Silenzio. Si sente il borbottio dello stomaco dell’uomo sdraiato sul lettino. Dalla strada giungono le voci dei bambini che giocano. Il terapeuta pensa che il suo interlocutore teme di affezionarsi a lui, ma sa che è meglio non dirglielo, per ora. E poi vuole essere più sicuro che sia effettivamente così. Non gli piacciono le interpretazioni affrettate, basate su pochi indizi. Sa che ciò che è fondato si ripete e dunque basta avere pazienza per raccogliere indizi convergenti. Riflette sul fatto che anche l’interpretazione sulla parte distruttiva era probabilmente prematura.
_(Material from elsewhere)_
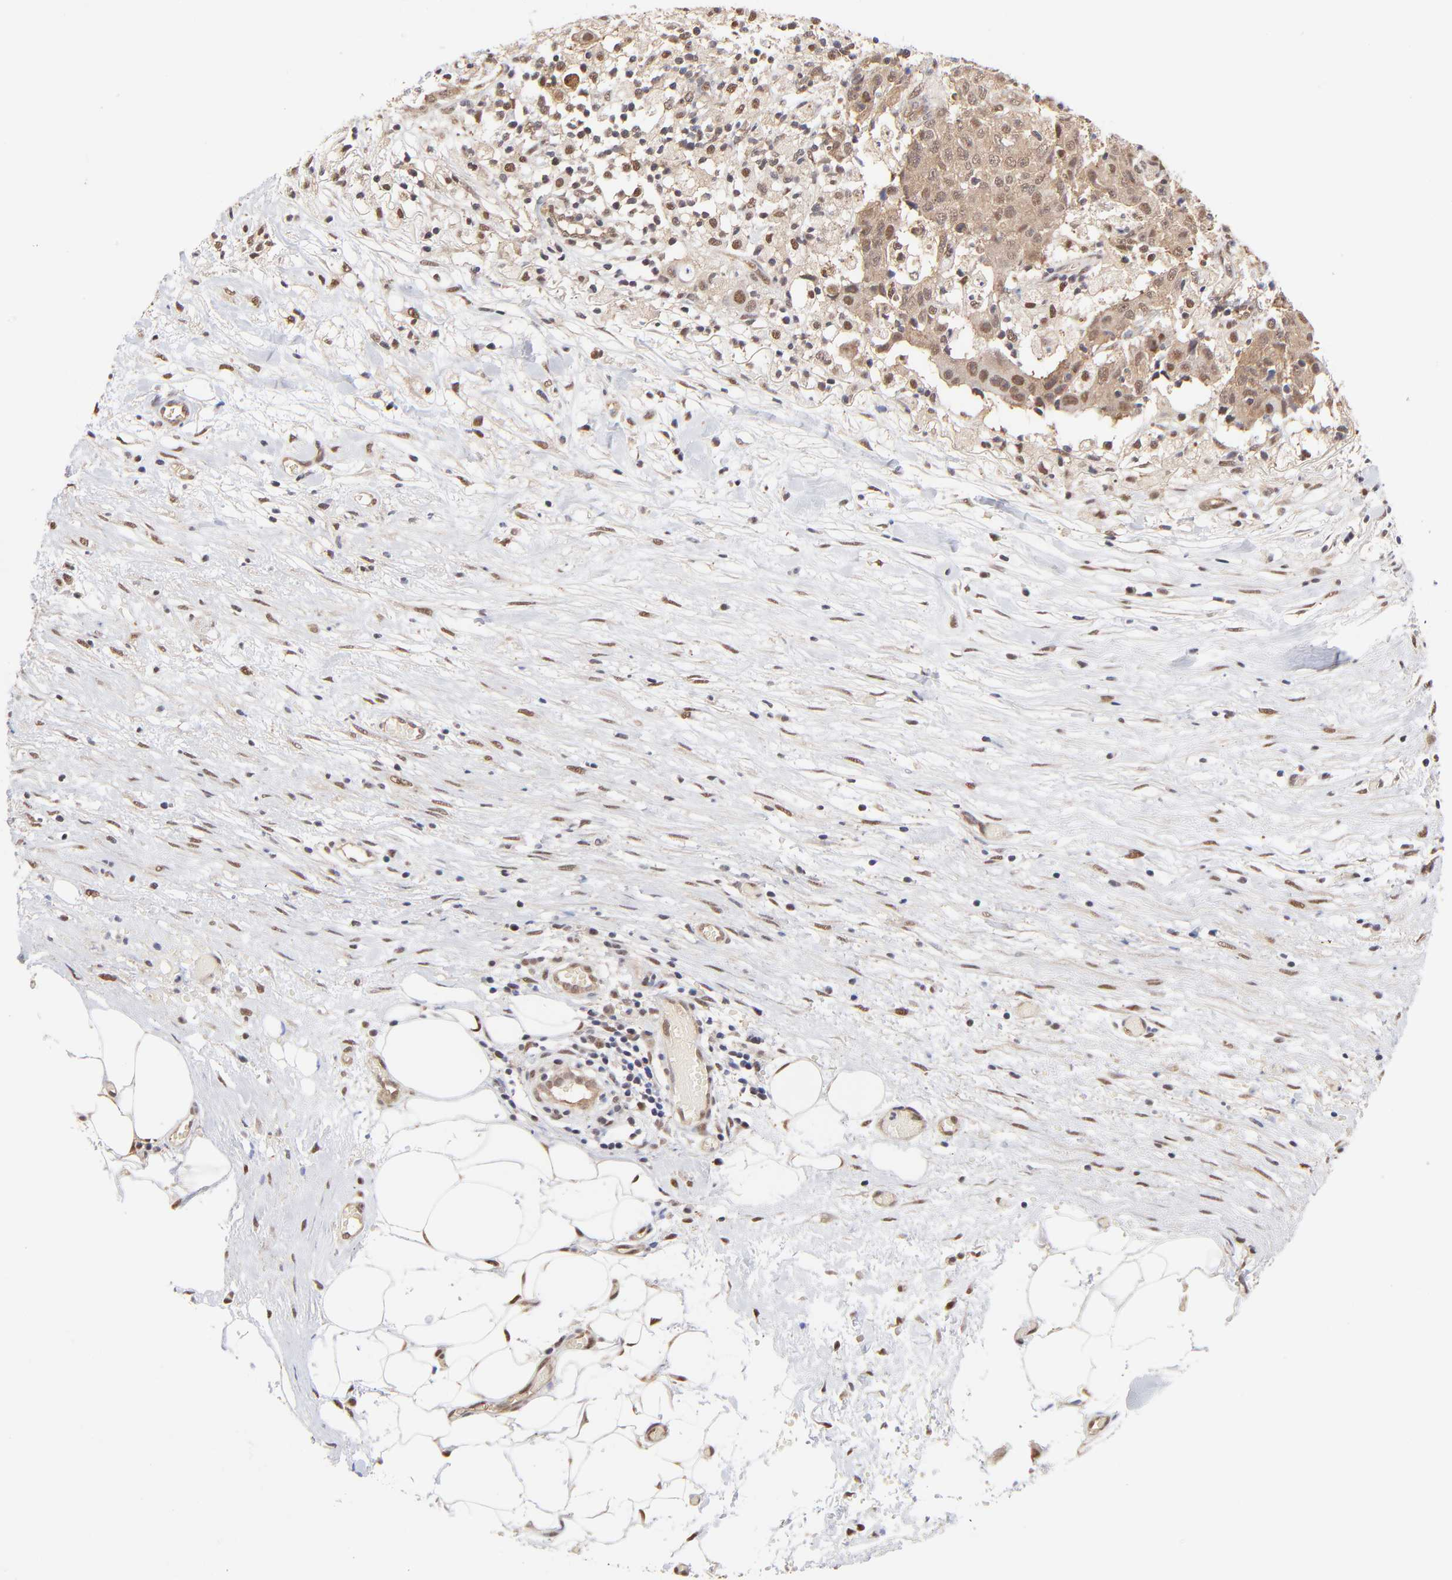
{"staining": {"intensity": "moderate", "quantity": "<25%", "location": "cytoplasmic/membranous,nuclear"}, "tissue": "ovarian cancer", "cell_type": "Tumor cells", "image_type": "cancer", "snomed": [{"axis": "morphology", "description": "Carcinoma, endometroid"}, {"axis": "topography", "description": "Ovary"}], "caption": "Protein analysis of ovarian cancer tissue shows moderate cytoplasmic/membranous and nuclear staining in about <25% of tumor cells.", "gene": "PSMC4", "patient": {"sex": "female", "age": 42}}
Riguardo al Premio Strega, dio solo sa quanto avrebbe voluto vincerlo per davvero. Poi pensa che la vita colloca ciascuno in un posto che è molto meno scelto di quanto possa sembrare: è semplicemente un posto necessario. Il suo compito è ascoltare i mali del mondo, così dice a se stesso, e nel dirselo avverte un senso di pace. Riflette sull’idiozia del mito del sogno americano e si accorge di essere per alcuni versi simile al suo interlocutore, il quale nel frattempo si sta visibilmente agitando.

– Cosa le succede?

– Mi sta salendo l’ansia. Non so perché.

(Silenzio)

– Forse perché sente che in questo momento è in conflitto con me.

– Non lo so, mi sento le gambe rigide.

– E se fosse rabbia?

– Posso avere un bicchiere d’acqua?

– Certo.

Il terapeuta esce dallo studio e torna poco dopo con un bicchiere d’acqua. L’uomo si siede di traverso sul lettino e manda giù l’acqua a piccoli sorsi. Poi si sdraia di nuovo.

– Come va?

– Un po’ meglio. Si potrebbe aprire la finestra?

Il terapeuta apre la finestra che sta di fronte al lettino e che dà sul giardino; poi si rimette al suo posto e mentre si siede pensa che il suo interlocutore si sta facendo curare da lui.

– Non so cosa mi è successo.

– Sa, l’ho vista in una versione molto diversa dal solito.

– Cioè?

– Lei di solito è agguerrito. Ora sembra… indifeso.

– Che figura! Ho perso il controllo. Mi spaventa sentire il mio corpo che se ne va per conto proprio.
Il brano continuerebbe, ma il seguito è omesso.